_Exercise prompt:_ Please copy the lines of the records below, starting at the line that contains "Нажмите кнопку **Сохранить**." and ending at the line that contains "by coverage logic", with both of those lines included. Leave the pictures out of your answer.

_Data shown:_

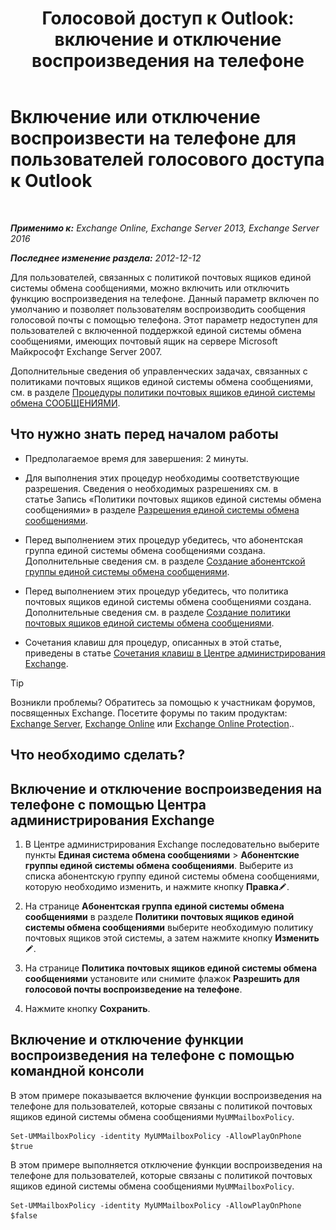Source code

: ﻿---
title: 'Голосовой доступ к Outlook: включение и отключение воспроизведения на телефоне'
TOCTitle: Включение или отключение воспроизвести на телефоне для пользователей голосового доступа к Outlook
ms:assetid: d3281a97-6fc6-42a3-855f-1af1184a644a
ms:mtpsurl: https://technet.microsoft.com/ru-ru/library/Dd351161(v=EXCHG.150)
ms:contentKeyID: 52059231
ms.date: 05/22/2018
mtps_version: v=EXCHG.150
ms.translationtype: MT
---

# Включение или отключение воспроизвести на телефоне для пользователей голосового доступа к Outlook

 

_**Применимо к:** Exchange Online, Exchange Server 2013, Exchange Server 2016_

_**Последнее изменение раздела:** 2012-12-12_

Для пользователей, связанных с политикой почтовых ящиков единой системы обмена сообщениями, можно включить или отключить функцию воспроизведения на телефоне. Данный параметр включен по умолчанию и позволяет пользователям воспроизводить сообщения голосовой почты с помощью телефона. Этот параметр недоступен для пользователей с включенной поддержкой единой системы обмена сообщениями, имеющих почтовый ящик на сервере Microsoft Майкрософт Exchange Server 2007.

Дополнительные сведения об управленческих задачах, связанных с политиками почтовых ящиков единой системы обмена сообщениями, см. в разделе [Процедуры политики почтовых ящиков единой системы обмена СООБЩЕНИЯМИ](um-mailbox-policy-procedures-exchange-2013-help.md).

## Что нужно знать перед началом работы

  - Предполагаемое время для завершения: 2 минуты.

  - Для выполнения этих процедур необходимы соответствующие разрешения. Сведения о необходимых разрешениях см. в статье Запись «Политики почтовых ящиков единой системы обмена сообщениями» в разделе [Разрешения единой системы обмена сообщениями](unified-messaging-permissions-exchange-2013-help.md).

  - Перед выполнением этих процедур убедитесь, что абонентская группа единой системы обмена сообщениями создана. Дополнительные сведения см. в разделе [Создание абонентской группы единой системы обмена сообщениями](create-a-um-dial-plan-exchange-2013-help.md).

  - Перед выполнением этих процедур убедитесь, что политика почтовых ящиков единой системы обмена сообщениями создана. Дополнительные сведения см. в разделе [Создание политики почтовых ящиков единой системы обмена сообщениями](create-a-um-mailbox-policy-exchange-2013-help.md).

  - Сочетания клавиш для процедур, описанных в этой статье, приведены в статье [Сочетания клавиш в Центре администрирования Exchange](keyboard-shortcuts-in-the-exchange-admin-center-exchange-online-protection-help.md).

> [!TIP]  
> Возникли проблемы? Обратитесь за помощью к участникам форумов, посвященных Exchange. Посетите форумы по таким продуктам: <a href="https://go.microsoft.com/fwlink/p/?linkid=60612">Exchange Server</a>, <a href="https://go.microsoft.com/fwlink/p/?linkid=267542">Exchange Online</a> или <a href="https://go.microsoft.com/fwlink/p/?linkid=285351">Exchange Online Protection</a>..


## Что необходимо сделать?

## Включение и отключение воспроизведения на телефоне с помощью Центра администрирования Exchange

1.  В Центре администрирования Exchange последовательно выберите пункты **Единая система обмена сообщениями** \> **Абонентские группы единой системы обмена сообщениями**. Выберите из списка абонентскую группу единой системы обмена сообщениями, которую необходимо изменить, и нажмите кнопку **Правка**![Значок редактирования](images/Bb124582.6f53ccb2-1f13-4c02-bea0-30690e6ea71d(EXCHG.150).gif "Значок редактирования").

2.  На странице **Абонентская группа единой системы обмена сообщениями** в разделе **Политики почтовых ящиков единой системы обмена сообщениями** выберите необходимую политику почтовых ящиков этой системы, а затем нажмите кнопку **Изменить**![Значок редактирования](images/Bb124582.6f53ccb2-1f13-4c02-bea0-30690e6ea71d(EXCHG.150).gif "Значок редактирования").

3.  На странице **Политика почтовых ящиков единой системы обмена сообщениями** установите или снимите флажок **Разрешить для голосовой почты воспроизведение на телефоне**.

4.  Нажмите кнопку **Сохранить**.

## Включение и отключение функции воспроизведения на телефоне с помощью командной консоли

В этом примере показывается включение функции воспроизведения на телефоне для пользователей, которые связаны с политикой почтовых ящиков единой системы обмена сообщениями `MyUMMailboxPolicy`.

    Set-UMMailboxPolicy -identity MyUMMailboxPolicy -AllowPlayOnPhone $true

В этом примере выполняется отключение функции воспроизведения на телефоне для пользователей, которые связаны с политикой почтовых ящиков единой системы обмена сообщениями `MyUMMailboxPolicy`.

    Set-UMMailboxPolicy -identity MyUMMailboxPolicy -AllowPlayOnPhone $false

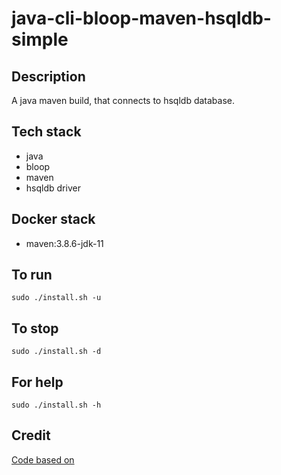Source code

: # java-cli-bloop-maven-hsqldb-simple

## Description
A java maven build, that connects to hsqldb
database.

## Tech stack
- java
- bloop
- maven
- hsqldb driver

## Docker stack
- maven:3.8.6-jdk-11

## To run
`sudo ./install.sh -u`

## To stop
`sudo ./install.sh -d`

## For help
`sudo ./install.sh -h`

## Credit
[Code based on](https://www.tutorialspoint.com/hsqldb/index.htm)
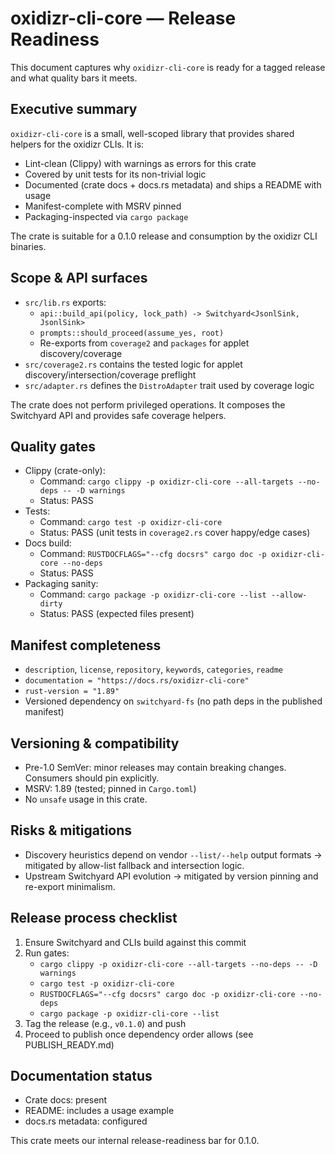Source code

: # oxidizr-cli-core — Release Readiness

This document captures why `oxidizr-cli-core` is ready for a tagged release and what quality bars it meets.

## Executive summary

`oxidizr-cli-core` is a small, well-scoped library that provides shared helpers for the oxidizr CLIs. It is:

- Lint-clean (Clippy) with warnings as errors for this crate
- Covered by unit tests for its non-trivial logic
- Documented (crate docs + docs.rs metadata) and ships a README with usage
- Manifest-complete with MSRV pinned
- Packaging-inspected via `cargo package`

The crate is suitable for a 0.1.0 release and consumption by the oxidizr CLI binaries.

## Scope & API surfaces

- `src/lib.rs` exports:
  - `api::build_api(policy, lock_path) -> Switchyard<JsonlSink, JsonlSink>`
  - `prompts::should_proceed(assume_yes, root)`
  - Re-exports from `coverage2` and `packages` for applet discovery/coverage
- `src/coverage2.rs` contains the tested logic for applet discovery/intersection/coverage preflight
- `src/adapter.rs` defines the `DistroAdapter` trait used by coverage logic

The crate does not perform privileged operations. It composes the Switchyard API and provides safe coverage helpers.

## Quality gates

- Clippy (crate-only):
  - Command: `cargo clippy -p oxidizr-cli-core --all-targets --no-deps -- -D warnings`
  - Status: PASS
- Tests:
  - Command: `cargo test -p oxidizr-cli-core`
  - Status: PASS (unit tests in `coverage2.rs` cover happy/edge cases)
- Docs build:
  - Command: `RUSTDOCFLAGS="--cfg docsrs" cargo doc -p oxidizr-cli-core --no-deps`
  - Status: PASS
- Packaging sanity:
  - Command: `cargo package -p oxidizr-cli-core --list --allow-dirty`
  - Status: PASS (expected files present)

## Manifest completeness

- `description`, `license`, `repository`, `keywords`, `categories`, `readme`
- `documentation = "https://docs.rs/oxidizr-cli-core"`
- `rust-version = "1.89"`
- Versioned dependency on `switchyard-fs` (no path deps in the published manifest)

## Versioning & compatibility

- Pre-1.0 SemVer: minor releases may contain breaking changes. Consumers should pin explicitly.
- MSRV: 1.89 (tested; pinned in `Cargo.toml`)
- No `unsafe` usage in this crate.

## Risks & mitigations

- Discovery heuristics depend on vendor `--list/--help` output formats → mitigated by allow-list fallback and intersection logic.
- Upstream Switchyard API evolution → mitigated by version pinning and re-export minimalism.

## Release process checklist

1) Ensure Switchyard and CLIs build against this commit
2) Run gates:
   - `cargo clippy -p oxidizr-cli-core --all-targets --no-deps -- -D warnings`
   - `cargo test -p oxidizr-cli-core`
   - `RUSTDOCFLAGS="--cfg docsrs" cargo doc -p oxidizr-cli-core --no-deps`
   - `cargo package -p oxidizr-cli-core --list`
3) Tag the release (e.g., `v0.1.0`) and push
4) Proceed to publish once dependency order allows (see PUBLISH_READY.md)

## Documentation status

- Crate docs: present
- README: includes a usage example
- docs.rs metadata: configured

This crate meets our internal release-readiness bar for 0.1.0.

_Completed exercise:_
4.  Нажмите кнопку **Сохранить**.

## Включение и отключение функции воспроизведения на телефоне с помощью командной консоли

В этом примере показывается включение функции воспроизведения на телефоне для пользователей, которые связаны с политикой почтовых ящиков единой системы обмена сообщениями `MyUMMailboxPolicy`.

    Set-UMMailboxPolicy -identity MyUMMailboxPolicy -AllowPlayOnPhone $true

В этом примере выполняется отключение функции воспроизведения на телефоне для пользователей, которые связаны с политикой почтовых ящиков единой системы обмена сообщениями `MyUMMailboxPolicy`.

    Set-UMMailboxPolicy -identity MyUMMailboxPolicy -AllowPlayOnPhone $false

Source code

: # java-cli-bloop-maven-hsqldb-simple

## Description
A java maven build, that connects to hsqldb
database.

## Tech stack
- java
- bloop
- maven
- hsqldb driver

## Docker stack
- maven:3.8.6-jdk-11

## To run
`sudo ./install.sh -u`

## To stop
`sudo ./install.sh -d`

## For help
`sudo ./install.sh -h`

## Credit
[Code based on](https://www.tutorialspoint.com/hsqldb/index.htm)
Source code

: # oxidizr-cli-core — Release Readiness

This document captures why `oxidizr-cli-core` is ready for a tagged release and what quality bars it meets.

## Executive summary

`oxidizr-cli-core` is a small, well-scoped library that provides shared helpers for the oxidizr CLIs. It is:

- Lint-clean (Clippy) with warnings as errors for this crate
- Covered by unit tests for its non-trivial logic
- Documented (crate docs + docs.rs metadata) and ships a README with usage
- Manifest-complete with MSRV pinned
- Packaging-inspected via `cargo package`

The crate is suitable for a 0.1.0 release and consumption by the oxidizr CLI binaries.

## Scope & API surfaces

- `src/lib.rs` exports:
  - `api::build_api(policy, lock_path) -> Switchyard<JsonlSink, JsonlSink>`
  - `prompts::should_proceed(assume_yes, root)`
  - Re-exports from `coverage2` and `packages` for applet discovery/coverage
- `src/coverage2.rs` contains the tested logic for applet discovery/intersection/coverage preflight
- `src/adapter.rs` defines the `DistroAdapter` trait used by coverage logic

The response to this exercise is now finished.